When Evan returns to his Midwestern home from life in the city, he finds that nothing much has changed. Everyone’s a little bit older, and they still talk about the weather. But though no one wants to be the first to bring it up, he discovers that his Uncle Win has tried to kill himself. Little Harriet, his daughter, thinks Mr. Stanley is involved. After all, he is supposedly having an affair with her mother. Then Win is found dead from what looks like a self-inflicted gunshot, and Aunt Nell, Win’s overly-dramatic ex-wife, was the last person to see him. This all looks too suspicious to Evan to be suicide. So with Little Harriet crying murder, he decides to find out just what did happen to his Uncle Win.
THE TRASH STEALER
It all begins with a holdup at the bar where Joe works. A man is killed, and it’s Joe’s fault. The man’s daughter shows up. Cynthia is spoiled, selfish and completely contrary—and Joe finds himself strangely attracted to her. He follows her back to her family in New York City, where he finds an equally contrary group of characters. They all seem to be bickering over a missing diamond necklace that is all that’s left of Gran’s inheritance. Cynthia’s cousin Ned is convinced that she and Joe have been conspiring together to steal the necklace. Ned’s parents are convinced that Cynthia is hiding it disguised as a gift for her boyfriend. And all Joe wants to do is assuage his guilt while trying to protect the infuriating Cynthia from herself.

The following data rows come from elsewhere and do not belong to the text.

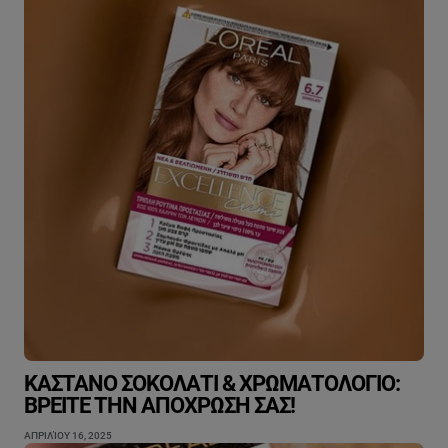
ΚΑΣΤΑΝΌ ΣΟΚΟΛΑΤΊ & ΧΡΩΜΑΤΟΛΌΓΙΟ:
ΒΡΕΊΤΕ ΤΗΝ ΑΠΌΧΡΩΣΉ ΣΑΣ!
ΑΠΡΙΛΊΟΥ 16, 2025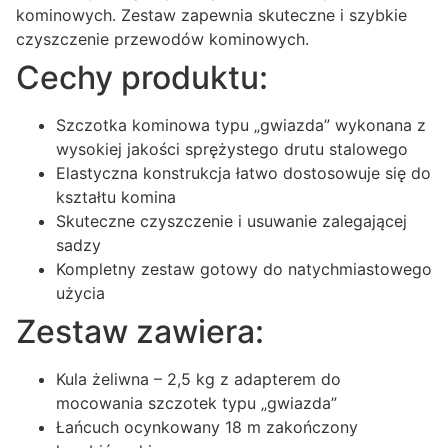
kominowych. Zestaw zapewnia skuteczne i szybkie
czyszczenie przewodów kominowych.
Cechy produktu:
Szczotka kominowa typu „gwiazda” wykonana z
wysokiej jakości sprężystego drutu stalowego
Elastyczna konstrukcja łatwo dostosowuje się do
kształtu komina
Skuteczne czyszczenie i usuwanie zalegającej
sadzy
Kompletny zestaw gotowy do natychmiastowego
użycia
Zestaw zawiera:
Kula żeliwna – 2,5 kg z adapterem do
mocowania szczotek typu „gwiazda”
Łańcuch ocynkowany 18 m zakończony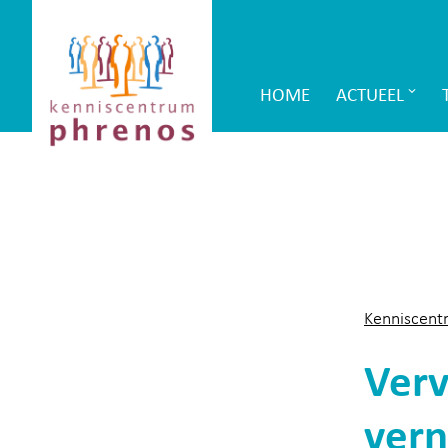
Site-
Kenniscentrum
header
Phrenos
HOME
ACTUEEL
Main
website
Navigation
Kenniscent
Verv
vern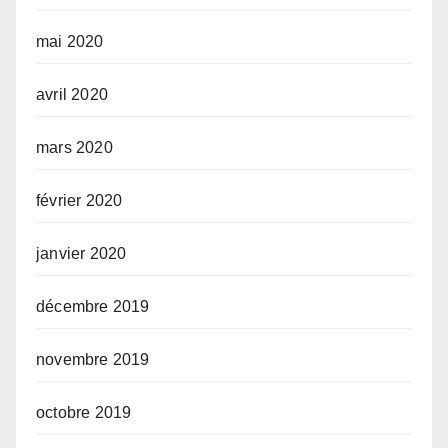
mai 2020
avril 2020
mars 2020
février 2020
janvier 2020
décembre 2019
novembre 2019
octobre 2019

Jean Potts was born on November 17, 1910, in St. Paul, Nebraska. After she graduated from Nebraska Wesleyan University, Potts became first a teacher and then a journalist, later moving to New York, which she fell in love with during a brief visit. It was there that Potts started her writing career, beginning with a mainstream novel Someone to Remember in 1943 and stories for magazines like Collier s, McCall s, Cosmopolitan and Redbook. After the success of her first mystery novel, Go, Lovely Rose (which won the Edgar Award in 1954), Potts concentrated on crime fiction, eventually writing fourteen mystery novels, translated into over seven languages. Though never made, The Evil Wish (an Edgar runner-up in 1963) was optioned for a film with Barbara Stanwyck and Sir Ralph Richardson. Potts died in New York City on November 10, 1999.